9月2日恩師である深川秀夫先生がお亡くなりになりました。

バレエ界に身を置いている方なら誰もが知っている『世界の深川』です。

秀夫先生は、1965年ヴァルナ国際バレエコンクール銅賞、1969年モスクワ国際バレエコンクール銀賞。日本人として初めてニジンスキー賞受賞。など、ここには書けないくらい輝かしい経歴をお持ちの先生です。

あのバリシニコフにも恐れられ、『フライングジャパニーズ』と呼ばれていました。

今こそ簡単に海外へ行ける時代。当時のことを思うと、さぞご苦労があったかと思います。

ずっと海外で活躍していた秀夫先生に初めて出会ったのは、私が当時所属していたバレエ団が秀夫先生を招聘し、振付やWSを開催してくれたことがきっかけでした。当時私はまだ十代。

秀夫先生から初めていただいた言葉『景子〜チャラチャラするな〜』この場合のチャラチャラは今の『チャラ男』とか『あの子チャラチャラしてるね』で使うチャラチャラではありません。

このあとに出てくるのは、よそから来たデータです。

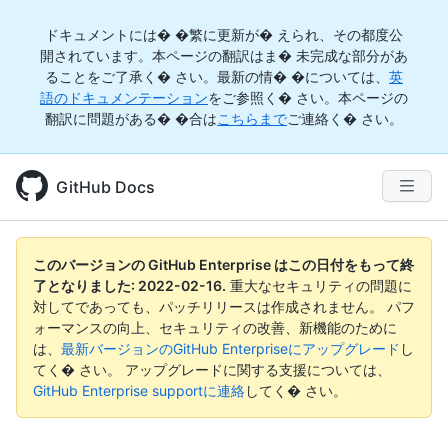
ドキュメントには� �繁に更新が� えられ、その都度公
開されています。本ページの翻訳はま� 未完成な部分があ
ることをご了承く� さい。最新の情� �については、
英
語のドキュメンテーション
をご参照く� さい。本ページの
翻訳に問題がある� �合は
こちらまで
ご連絡く� さい。
GitHub Docs
このバージョンの GitHub Enterprise はこの日付をもって終
了となりました:
2022-02-16
.
重大なセキュリティの問題に
対してであっても、パッチリリースは作成されません。 パフ
ォーマンスの向上、セキュリティの改善、新機能のために
は、
最新バージョンのGitHub Enterpriseにアップグレード
し
てく� さい。 アップグレードに関する支援については、
GitHub Enterprise supportに連絡
してく� さい。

シェネでアンナバンが安定しなかったり、首を付けずにピルエットを回ると『チャラチャラまわらない』とよく言われたものでした。

先生はチェリーピンクのトウシューズがお嫌いで、『チャラチャラした色』とおっしゃっていました。実は当時私が履いていたトウシューズメーカーがチェリーピンク色だったので、先生に見つかってしまった時は『景子、お前までチャラチャラピンク履いてんの?ヤダからやめなさい』と叱られたものでした。

レッスンを初めて受けた時のことは残念ながら緊張であまりよく覚えていません。秀夫先生は長くドイツで踊ってらっしゃったので、時々混ざるドイツ語が、より私をパニックにさせました。レッスンは厳しく、終わったあとは全身筋肉痛。いかに普段使っていないかがよくわかりました。そして、次の日のレッスンが軽く、体幹がしっかりしているのにビックリした記憶があります。

私がバレエ団で指導をしている姿を見て、『景子はいつも大阪弁で指導してるの?オーロラ姫って大阪弁喋る?』『大阪弁で指導すると、大阪人のオーロラ。名古屋弁で指導すると名古屋人のオーロラになるから必ず標準語で指導しなさい』と注意を受けました。ちなみに先生は名古屋ご出身です。それからはできるだけ標準語で指導するよう、心掛けてきました。

秀夫先生の上半身の使い方の美しさ、オーロラ姫にこだわるご指導。先生から学びたくて、個人レッスンもお願いしました。『世界の深川』から学んでいるありがたさ、緊張、恐れ多いと感じながらも、当時の私は学びたい気持ちが勝ち、無我夢中でレッスンを受けました。

そして、秀夫先生からは、ダンサーには心が大事なこと。『景子、脚は天才、脳みそからっぽのダンサーや指導者には絶対なってはいけないよ』と教えてくださいました。いつも謙虚で礼節を重んじることを『世界の深川』から直接ご指導を受け、今の自分が存在するような気がします。

お写真を撮影しようとすると、『気持ち悪いからアップはダメだよ』とおっしゃり、お茶目な一面もあり、いつも笑わせてくださいました。

厳しくても、人を傷付けない愛情たっぷりの指導。

数年前よりご病気で闘病生活を送ってらっしゃったことは存じ上げていました。

秀夫先生に叱られないよう『景子〜チャラチャラするな〜』と言われないよう、これからも精進していきます。

ご冥福をお祈りいたします。秀夫先生ありがとうございました。